§ **YOUR OBJECTIVE**: Transcribe only part of the material below: the lines from the one containing "because of the" through the one containing "closely with customers and suppliers to", inclusive, exactly as written.

§ **INPUT FOR THIS TASK**:
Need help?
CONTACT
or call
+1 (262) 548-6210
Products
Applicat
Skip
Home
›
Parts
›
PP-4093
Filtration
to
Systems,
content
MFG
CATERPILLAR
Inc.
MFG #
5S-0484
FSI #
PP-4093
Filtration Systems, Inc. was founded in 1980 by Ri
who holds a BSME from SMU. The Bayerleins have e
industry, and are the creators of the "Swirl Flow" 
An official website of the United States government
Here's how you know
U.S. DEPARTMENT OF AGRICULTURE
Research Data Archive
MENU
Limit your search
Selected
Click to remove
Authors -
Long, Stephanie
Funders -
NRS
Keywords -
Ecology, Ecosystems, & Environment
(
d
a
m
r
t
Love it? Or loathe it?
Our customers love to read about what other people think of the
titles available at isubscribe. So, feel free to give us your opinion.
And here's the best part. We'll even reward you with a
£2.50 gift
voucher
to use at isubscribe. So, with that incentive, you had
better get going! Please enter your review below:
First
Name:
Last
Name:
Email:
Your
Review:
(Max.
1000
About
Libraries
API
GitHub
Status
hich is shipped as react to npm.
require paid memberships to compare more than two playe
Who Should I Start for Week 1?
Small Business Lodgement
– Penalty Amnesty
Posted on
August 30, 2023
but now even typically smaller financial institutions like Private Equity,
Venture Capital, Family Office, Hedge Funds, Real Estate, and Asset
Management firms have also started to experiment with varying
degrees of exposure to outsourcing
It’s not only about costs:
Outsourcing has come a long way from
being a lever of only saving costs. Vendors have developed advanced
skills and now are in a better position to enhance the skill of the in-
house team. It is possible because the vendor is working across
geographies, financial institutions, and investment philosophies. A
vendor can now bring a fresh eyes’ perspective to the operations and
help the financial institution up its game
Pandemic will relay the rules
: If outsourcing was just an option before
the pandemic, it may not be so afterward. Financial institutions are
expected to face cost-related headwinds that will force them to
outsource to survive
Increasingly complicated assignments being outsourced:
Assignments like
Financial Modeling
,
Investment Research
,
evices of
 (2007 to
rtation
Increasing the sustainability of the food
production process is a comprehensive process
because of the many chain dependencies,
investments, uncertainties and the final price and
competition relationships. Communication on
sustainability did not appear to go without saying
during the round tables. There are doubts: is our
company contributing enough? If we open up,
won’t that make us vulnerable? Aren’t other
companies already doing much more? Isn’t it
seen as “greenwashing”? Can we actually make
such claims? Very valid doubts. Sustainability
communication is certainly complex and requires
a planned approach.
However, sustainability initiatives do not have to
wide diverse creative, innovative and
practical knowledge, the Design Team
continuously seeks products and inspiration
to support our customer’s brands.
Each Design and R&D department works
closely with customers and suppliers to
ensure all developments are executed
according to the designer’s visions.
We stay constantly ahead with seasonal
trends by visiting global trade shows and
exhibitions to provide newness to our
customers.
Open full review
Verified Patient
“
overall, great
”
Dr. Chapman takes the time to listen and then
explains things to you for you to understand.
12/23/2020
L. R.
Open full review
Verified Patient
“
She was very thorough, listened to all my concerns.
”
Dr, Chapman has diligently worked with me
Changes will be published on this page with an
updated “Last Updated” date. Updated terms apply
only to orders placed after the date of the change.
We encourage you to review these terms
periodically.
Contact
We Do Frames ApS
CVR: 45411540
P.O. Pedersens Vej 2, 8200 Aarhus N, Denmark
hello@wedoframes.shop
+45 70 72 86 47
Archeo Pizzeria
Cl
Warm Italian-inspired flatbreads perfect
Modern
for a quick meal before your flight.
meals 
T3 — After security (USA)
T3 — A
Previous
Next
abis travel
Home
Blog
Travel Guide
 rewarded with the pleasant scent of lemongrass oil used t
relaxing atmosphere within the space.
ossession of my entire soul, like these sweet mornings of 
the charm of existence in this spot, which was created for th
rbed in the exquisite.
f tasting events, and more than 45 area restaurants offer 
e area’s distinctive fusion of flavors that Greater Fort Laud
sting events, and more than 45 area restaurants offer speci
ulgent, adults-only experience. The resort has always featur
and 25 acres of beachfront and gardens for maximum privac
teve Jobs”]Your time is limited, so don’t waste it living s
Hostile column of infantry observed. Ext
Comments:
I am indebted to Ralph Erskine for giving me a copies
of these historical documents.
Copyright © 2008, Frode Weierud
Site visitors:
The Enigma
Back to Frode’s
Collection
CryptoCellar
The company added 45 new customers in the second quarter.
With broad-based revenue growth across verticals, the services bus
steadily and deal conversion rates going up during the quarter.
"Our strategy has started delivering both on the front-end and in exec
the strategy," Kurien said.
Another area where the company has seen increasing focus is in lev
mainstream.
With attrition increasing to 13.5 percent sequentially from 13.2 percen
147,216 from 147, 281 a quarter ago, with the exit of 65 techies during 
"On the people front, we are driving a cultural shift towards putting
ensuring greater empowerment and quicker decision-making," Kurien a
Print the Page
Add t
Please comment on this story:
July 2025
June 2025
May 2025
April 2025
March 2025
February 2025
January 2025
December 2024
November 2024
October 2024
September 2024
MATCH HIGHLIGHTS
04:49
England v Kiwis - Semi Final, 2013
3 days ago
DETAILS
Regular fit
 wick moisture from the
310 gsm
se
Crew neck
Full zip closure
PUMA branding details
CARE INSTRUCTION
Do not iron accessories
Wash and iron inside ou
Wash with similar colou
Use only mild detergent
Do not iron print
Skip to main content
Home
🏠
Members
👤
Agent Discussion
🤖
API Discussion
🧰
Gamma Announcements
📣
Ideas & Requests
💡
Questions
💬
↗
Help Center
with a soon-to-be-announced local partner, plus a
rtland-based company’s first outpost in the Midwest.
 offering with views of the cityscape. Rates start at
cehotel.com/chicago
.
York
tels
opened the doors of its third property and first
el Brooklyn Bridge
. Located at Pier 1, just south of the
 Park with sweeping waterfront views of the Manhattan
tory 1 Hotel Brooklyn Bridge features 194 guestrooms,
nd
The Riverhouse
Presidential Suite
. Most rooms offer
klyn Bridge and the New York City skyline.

§ **SOLUTION TO THIS PROBLEM**:
because of the many chain dependencies,
investments, uncertainties and the final price and
competition relationships. Communication on
sustainability did not appear to go without saying
during the round tables. There are doubts: is our
company contributing enough? If we open up,
won’t that make us vulnerable? Aren’t other
companies already doing much more? Isn’t it
seen as “greenwashing”? Can we actually make
such claims? Very valid doubts. Sustainability
communication is certainly complex and requires
a planned approach.
However, sustainability initiatives do not have to
wide diverse creative, innovative and
practical knowledge, the Design Team
continuously seeks products and inspiration
to support our customer’s brands.
Each Design and R&D department works
closely with customers and suppliers to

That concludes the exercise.